The city is expected to rank as the 23rd largest grocery market in Asia, with a strong economy supporting high spend per capita. By 2023, China is tipped to be the largest grocery market in the region followed by India, Japan, Indonesia, and South Korea.

Although Singapore is a small market in value terms, it remains strategically important for many businesses and is often seen as a benchmark for the evolution of cities in Asia, according to Nick Miles, head of Asia-Pacific at IGD.

IGD’s research revealed that the top retailers in 2018 will continue to drive steady growth to 2023, with FairPrice and Dairy Farm retaining the top two market positions.

According to Miles, FairPrice’s supermarkets are the most important channel, with ongoing store expansion into newer residential areas of Singapore. Likewise, the convenience channel will also see strong growth by 2023 for FairPrice.

Meanwhile, Dairy Farm is reportedly working on a transformation plan to turn around its business. 7-Eleven, which is managed by Dairy Farm, is expected to see growth ahead of the market, as it rolls out store refreshes and improved product ranges, Miles noted. Its hypermarket banner Giant will also remain a significant part of the business, but Dairy Farm’s fastest growth will mostly come from the online channel.

“Sheng Siong continues to outperform the market with its strategy of new store openings as a revenue driver. Growing at more than double the market rate, this retailer should be a key focus for suppliers as it expands its store network over the next few years,” Miles said.

Also read: Sheng Siong's new-store strategy may fall flat as consumer sentiment sours: analyst

Whilst traditional trade still makes up about a fifth of grocery sales in Singapore, this is likely to fall over the next five years as the market continues to modernise.

“All channels are forecasted to boost the value of modern trade, but growth will come mainly from the expansion of online, as retailers invest to meet growing shopper demand. Indeed, online will be the fastest-growing grocery channel in Singapore over the next five years, primarily driven by Alibaba Group through its RedMart store, as well as FairPrice investing more in the channel,” Miles explained, adding that on current projections, RedMart will establish itself as the clear online market leader by 2023.

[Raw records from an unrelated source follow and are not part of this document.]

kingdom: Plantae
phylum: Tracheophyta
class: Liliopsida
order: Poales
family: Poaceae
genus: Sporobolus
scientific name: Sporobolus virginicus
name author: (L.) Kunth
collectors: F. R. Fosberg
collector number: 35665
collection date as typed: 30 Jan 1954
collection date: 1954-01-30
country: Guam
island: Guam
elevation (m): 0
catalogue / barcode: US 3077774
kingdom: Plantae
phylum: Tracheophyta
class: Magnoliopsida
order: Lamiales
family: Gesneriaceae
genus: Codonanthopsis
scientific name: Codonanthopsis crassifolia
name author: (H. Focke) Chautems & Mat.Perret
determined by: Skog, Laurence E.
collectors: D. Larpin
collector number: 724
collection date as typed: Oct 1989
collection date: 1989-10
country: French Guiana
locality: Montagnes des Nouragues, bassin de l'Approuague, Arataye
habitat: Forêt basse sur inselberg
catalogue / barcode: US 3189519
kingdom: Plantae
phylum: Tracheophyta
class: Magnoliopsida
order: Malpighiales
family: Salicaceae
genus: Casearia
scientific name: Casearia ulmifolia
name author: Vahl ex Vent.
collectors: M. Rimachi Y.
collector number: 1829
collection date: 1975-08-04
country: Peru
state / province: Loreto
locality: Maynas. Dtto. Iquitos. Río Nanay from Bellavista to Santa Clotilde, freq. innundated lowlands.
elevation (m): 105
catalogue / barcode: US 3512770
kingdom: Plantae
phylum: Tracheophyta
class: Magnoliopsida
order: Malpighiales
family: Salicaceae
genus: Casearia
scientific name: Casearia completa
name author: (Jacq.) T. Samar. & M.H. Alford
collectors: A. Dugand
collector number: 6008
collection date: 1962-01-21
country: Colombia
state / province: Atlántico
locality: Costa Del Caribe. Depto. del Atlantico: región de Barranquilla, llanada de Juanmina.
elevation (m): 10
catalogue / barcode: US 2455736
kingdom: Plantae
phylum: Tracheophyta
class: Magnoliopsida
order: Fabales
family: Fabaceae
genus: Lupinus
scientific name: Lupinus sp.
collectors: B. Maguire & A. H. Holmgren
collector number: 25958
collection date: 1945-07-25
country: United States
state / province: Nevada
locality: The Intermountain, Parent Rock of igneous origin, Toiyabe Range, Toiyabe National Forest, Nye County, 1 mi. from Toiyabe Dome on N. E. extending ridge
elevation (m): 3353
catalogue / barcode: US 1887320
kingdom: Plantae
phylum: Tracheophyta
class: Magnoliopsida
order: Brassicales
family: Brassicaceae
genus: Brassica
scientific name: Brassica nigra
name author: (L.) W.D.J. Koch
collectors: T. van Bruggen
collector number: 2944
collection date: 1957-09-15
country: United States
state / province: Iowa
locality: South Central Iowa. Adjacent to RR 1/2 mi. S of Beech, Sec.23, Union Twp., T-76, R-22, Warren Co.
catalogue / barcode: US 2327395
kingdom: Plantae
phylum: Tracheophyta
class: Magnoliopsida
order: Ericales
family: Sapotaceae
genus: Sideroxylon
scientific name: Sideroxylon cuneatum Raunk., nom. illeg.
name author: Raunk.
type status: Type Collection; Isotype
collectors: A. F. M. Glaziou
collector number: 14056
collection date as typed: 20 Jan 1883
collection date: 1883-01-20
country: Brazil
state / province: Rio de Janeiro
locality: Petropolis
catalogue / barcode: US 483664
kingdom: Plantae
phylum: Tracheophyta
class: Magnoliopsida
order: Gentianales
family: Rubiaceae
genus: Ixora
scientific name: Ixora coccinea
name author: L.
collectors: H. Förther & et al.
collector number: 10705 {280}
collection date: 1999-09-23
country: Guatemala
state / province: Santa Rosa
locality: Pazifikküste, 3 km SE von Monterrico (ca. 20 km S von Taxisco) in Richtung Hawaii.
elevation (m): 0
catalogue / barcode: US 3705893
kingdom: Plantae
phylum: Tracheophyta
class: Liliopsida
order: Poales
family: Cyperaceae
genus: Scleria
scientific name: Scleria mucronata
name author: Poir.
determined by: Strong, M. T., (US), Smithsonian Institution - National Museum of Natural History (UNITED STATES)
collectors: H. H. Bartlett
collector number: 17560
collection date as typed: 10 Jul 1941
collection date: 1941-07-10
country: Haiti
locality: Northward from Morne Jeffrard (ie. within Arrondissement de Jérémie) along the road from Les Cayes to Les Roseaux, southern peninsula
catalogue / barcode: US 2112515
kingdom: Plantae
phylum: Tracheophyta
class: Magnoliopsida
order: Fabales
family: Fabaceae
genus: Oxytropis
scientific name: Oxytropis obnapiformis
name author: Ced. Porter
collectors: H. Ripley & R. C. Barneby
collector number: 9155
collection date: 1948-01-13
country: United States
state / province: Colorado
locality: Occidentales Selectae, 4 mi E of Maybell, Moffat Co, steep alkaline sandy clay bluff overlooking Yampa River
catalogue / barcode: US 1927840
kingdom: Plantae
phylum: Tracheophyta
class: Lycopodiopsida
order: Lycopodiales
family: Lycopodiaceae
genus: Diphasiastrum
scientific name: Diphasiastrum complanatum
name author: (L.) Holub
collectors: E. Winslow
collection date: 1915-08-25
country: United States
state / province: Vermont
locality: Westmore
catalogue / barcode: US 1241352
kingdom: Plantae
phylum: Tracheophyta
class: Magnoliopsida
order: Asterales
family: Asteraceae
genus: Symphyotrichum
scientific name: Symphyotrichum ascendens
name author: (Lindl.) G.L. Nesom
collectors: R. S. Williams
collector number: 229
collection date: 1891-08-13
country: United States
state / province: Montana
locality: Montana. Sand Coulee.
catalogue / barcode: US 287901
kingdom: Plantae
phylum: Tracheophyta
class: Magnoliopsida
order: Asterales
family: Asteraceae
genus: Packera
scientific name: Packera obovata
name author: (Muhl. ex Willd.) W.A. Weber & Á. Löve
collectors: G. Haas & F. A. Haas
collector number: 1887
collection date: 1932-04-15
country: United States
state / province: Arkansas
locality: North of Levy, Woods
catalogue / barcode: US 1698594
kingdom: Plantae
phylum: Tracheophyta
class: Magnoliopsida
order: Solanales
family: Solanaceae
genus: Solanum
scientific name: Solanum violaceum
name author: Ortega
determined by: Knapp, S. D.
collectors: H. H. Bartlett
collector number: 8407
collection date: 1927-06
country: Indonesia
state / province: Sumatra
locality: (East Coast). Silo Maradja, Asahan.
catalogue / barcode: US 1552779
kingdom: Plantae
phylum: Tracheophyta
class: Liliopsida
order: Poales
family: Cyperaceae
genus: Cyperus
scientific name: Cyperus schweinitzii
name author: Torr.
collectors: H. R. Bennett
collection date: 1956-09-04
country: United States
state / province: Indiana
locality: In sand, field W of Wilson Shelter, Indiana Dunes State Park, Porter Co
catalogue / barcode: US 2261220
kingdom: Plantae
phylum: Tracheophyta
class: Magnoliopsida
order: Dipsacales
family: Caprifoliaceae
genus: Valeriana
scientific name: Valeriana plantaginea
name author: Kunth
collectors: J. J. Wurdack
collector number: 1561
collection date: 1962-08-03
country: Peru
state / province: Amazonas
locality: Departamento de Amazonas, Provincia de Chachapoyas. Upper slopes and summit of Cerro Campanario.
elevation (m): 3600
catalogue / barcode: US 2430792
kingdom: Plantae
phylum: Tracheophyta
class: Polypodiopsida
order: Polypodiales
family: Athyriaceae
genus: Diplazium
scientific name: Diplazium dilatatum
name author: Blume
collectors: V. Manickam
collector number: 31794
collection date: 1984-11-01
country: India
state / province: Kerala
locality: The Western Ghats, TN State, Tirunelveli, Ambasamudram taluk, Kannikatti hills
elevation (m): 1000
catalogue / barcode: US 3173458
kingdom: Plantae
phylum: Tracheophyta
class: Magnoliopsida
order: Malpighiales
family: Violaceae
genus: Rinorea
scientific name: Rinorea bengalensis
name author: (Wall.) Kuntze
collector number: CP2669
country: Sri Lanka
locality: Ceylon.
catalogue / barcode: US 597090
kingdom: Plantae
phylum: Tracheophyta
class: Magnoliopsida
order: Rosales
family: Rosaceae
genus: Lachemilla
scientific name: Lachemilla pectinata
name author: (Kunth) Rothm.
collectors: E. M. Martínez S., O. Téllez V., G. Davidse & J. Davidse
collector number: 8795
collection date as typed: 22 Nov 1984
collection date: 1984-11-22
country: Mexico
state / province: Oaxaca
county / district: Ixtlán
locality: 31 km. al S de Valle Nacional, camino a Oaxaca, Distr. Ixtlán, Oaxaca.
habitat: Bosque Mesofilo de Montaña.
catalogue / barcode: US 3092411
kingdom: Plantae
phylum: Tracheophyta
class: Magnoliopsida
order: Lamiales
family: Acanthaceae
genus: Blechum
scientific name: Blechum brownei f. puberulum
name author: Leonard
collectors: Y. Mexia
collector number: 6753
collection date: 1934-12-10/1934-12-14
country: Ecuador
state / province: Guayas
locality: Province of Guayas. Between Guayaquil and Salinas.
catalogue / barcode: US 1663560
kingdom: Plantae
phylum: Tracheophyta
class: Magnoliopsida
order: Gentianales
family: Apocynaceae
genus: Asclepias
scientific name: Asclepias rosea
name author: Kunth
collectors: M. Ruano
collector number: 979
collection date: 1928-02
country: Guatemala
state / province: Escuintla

He further noted that supermarkets and convenience channels are set to grow in line with Singapore’s overall market, between 2.5% and 3.5% per year, whilst hypermarkets will have a compound annual growth rate (CAGR) of just 1.1%, as retailers focus on expanding their smaller stores and online operations.

Supermarkets are estimated to remain the main grocery format in Singapore, with a value of $5.7b, and accounting for 57.4% of sales by 2023. “At more than half the total market value, protecting and growing sales in this channel should be a top priority for retailers and suppliers,” Miles highlighted.

Although growth will be challenging, brands can still capitalise on opportunities in traditional trade in value terms, and this area should remain a focus, Miles noted. “Online will also grow in importance, so suppliers should actively engage with retailers in this channel with suitable plans and products to target shoppers.”